Requirement | Starting at the first line of the entries below, output every line exactly, up to and including the line with "potraviny – 4".

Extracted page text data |
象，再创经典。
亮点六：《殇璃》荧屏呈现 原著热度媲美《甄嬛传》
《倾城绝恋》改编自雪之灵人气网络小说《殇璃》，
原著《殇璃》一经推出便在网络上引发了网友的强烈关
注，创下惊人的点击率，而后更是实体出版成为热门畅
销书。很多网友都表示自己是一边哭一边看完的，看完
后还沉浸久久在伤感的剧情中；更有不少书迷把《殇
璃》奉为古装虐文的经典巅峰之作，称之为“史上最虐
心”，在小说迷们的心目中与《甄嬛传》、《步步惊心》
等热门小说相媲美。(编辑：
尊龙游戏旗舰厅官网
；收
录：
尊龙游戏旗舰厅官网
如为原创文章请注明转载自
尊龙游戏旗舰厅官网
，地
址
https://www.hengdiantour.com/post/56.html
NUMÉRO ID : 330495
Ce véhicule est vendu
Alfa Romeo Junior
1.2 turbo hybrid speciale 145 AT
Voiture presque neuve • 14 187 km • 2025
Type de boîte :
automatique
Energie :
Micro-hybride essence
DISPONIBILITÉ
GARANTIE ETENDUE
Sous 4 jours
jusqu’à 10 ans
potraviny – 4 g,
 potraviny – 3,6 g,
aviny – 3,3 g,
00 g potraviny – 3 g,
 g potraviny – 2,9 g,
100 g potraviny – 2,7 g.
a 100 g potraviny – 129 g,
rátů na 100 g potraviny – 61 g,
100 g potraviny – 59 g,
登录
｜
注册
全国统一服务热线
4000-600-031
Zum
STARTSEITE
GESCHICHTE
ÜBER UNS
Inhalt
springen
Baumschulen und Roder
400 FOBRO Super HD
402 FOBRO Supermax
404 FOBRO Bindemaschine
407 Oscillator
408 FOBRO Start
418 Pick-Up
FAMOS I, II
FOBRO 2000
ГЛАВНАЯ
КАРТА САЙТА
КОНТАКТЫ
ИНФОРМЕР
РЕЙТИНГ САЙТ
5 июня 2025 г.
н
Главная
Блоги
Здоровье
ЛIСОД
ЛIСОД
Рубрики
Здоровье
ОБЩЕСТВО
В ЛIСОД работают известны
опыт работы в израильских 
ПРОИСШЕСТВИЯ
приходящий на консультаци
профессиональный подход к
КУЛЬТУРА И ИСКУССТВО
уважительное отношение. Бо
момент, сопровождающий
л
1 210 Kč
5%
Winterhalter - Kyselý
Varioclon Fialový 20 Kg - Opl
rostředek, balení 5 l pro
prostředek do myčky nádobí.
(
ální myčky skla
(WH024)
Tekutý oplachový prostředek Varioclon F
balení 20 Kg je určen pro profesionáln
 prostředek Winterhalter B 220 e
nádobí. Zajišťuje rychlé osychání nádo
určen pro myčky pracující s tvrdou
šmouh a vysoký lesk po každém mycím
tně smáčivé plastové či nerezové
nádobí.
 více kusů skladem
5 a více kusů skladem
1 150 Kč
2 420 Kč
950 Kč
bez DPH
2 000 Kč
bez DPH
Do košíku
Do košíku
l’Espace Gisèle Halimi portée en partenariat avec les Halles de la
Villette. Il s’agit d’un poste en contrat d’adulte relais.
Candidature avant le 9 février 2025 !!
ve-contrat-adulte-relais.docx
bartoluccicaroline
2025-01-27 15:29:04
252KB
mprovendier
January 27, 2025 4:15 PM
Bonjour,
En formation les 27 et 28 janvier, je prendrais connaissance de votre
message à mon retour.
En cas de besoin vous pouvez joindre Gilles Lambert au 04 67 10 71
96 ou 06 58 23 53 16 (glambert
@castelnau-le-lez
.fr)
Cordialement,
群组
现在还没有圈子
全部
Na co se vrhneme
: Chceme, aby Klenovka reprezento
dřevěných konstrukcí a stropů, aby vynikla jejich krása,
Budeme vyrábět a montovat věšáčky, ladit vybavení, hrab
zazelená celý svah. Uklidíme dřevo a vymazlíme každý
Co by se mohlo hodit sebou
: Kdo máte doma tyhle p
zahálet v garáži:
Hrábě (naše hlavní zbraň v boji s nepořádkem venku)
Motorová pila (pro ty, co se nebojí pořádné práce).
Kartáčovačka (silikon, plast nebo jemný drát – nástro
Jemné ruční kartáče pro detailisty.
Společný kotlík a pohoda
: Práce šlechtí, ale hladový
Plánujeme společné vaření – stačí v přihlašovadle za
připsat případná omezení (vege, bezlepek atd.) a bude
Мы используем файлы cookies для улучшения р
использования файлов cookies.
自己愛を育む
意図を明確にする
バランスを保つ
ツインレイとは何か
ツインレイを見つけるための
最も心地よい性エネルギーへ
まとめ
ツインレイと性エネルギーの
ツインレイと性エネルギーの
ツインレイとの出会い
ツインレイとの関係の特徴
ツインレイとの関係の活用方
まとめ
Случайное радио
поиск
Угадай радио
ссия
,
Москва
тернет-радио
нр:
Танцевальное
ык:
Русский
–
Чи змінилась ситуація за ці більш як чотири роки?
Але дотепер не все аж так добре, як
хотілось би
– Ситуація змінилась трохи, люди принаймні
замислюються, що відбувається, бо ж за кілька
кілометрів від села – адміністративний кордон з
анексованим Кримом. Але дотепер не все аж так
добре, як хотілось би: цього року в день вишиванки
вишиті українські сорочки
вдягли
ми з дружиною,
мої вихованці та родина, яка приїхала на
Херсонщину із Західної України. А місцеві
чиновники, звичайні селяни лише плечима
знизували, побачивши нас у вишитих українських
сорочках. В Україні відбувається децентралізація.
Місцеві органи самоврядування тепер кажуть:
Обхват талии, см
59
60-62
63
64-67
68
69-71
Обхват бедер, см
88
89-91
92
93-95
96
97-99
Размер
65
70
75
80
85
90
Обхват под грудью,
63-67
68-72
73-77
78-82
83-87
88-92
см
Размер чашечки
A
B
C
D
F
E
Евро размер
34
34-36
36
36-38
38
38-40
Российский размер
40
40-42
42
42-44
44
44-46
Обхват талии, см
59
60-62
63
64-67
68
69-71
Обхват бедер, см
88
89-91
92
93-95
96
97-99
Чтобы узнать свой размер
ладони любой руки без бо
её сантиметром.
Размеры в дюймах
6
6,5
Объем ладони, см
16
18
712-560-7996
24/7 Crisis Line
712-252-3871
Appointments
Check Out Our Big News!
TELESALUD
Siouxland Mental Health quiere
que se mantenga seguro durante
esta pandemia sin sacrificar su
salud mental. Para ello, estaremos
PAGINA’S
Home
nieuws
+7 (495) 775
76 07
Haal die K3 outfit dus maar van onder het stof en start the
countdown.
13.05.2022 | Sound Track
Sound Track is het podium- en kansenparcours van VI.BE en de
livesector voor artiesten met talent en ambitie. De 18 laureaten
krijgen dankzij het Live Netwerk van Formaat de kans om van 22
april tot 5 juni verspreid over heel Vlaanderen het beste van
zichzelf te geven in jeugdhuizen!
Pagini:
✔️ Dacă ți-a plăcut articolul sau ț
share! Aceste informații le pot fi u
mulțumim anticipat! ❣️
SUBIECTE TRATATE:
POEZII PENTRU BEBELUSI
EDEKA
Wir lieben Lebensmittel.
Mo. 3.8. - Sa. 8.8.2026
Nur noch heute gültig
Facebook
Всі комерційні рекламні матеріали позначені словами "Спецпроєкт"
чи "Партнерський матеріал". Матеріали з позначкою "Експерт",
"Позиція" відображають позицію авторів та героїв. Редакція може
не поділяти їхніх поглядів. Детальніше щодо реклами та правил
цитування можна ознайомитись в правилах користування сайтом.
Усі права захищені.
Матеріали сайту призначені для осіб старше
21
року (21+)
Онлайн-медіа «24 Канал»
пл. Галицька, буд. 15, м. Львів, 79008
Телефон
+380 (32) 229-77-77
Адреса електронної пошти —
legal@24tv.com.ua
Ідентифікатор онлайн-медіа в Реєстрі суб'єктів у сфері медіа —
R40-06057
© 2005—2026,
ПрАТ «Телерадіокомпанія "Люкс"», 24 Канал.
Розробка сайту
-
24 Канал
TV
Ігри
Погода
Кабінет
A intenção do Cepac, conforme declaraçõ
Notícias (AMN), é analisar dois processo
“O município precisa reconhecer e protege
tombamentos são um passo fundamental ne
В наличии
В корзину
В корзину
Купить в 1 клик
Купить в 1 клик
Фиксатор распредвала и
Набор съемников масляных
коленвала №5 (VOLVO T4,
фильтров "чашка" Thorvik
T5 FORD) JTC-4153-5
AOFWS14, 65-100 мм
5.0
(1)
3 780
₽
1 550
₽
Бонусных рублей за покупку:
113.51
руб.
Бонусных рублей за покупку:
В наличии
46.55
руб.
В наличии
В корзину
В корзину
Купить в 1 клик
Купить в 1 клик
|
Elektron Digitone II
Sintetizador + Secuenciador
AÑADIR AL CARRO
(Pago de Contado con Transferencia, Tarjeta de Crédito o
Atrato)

Task result |
象，再创经典。
亮点六：《殇璃》荧屏呈现 原著热度媲美《甄嬛传》
《倾城绝恋》改编自雪之灵人气网络小说《殇璃》，
原著《殇璃》一经推出便在网络上引发了网友的强烈关
注，创下惊人的点击率，而后更是实体出版成为热门畅
销书。很多网友都表示自己是一边哭一边看完的，看完
后还沉浸久久在伤感的剧情中；更有不少书迷把《殇
璃》奉为古装虐文的经典巅峰之作，称之为“史上最虐
心”，在小说迷们的心目中与《甄嬛传》、《步步惊心》
等热门小说相媲美。(编辑：
尊龙游戏旗舰厅官网
；收
录：
尊龙游戏旗舰厅官网
如为原创文章请注明转载自
尊龙游戏旗舰厅官网
，地
址
https://www.hengdiantour.com/post/56.html
NUMÉRO ID : 330495
Ce véhicule est vendu
Alfa Romeo Junior
1.2 turbo hybrid speciale 145 AT
Voiture presque neuve • 14 187 km • 2025
Type de boîte :
automatique
Energie :
Micro-hybride essence
DISPONIBILITÉ
GARANTIE ETENDUE
Sous 4 jours
jusqu’à 10 ans
potraviny – 4 g,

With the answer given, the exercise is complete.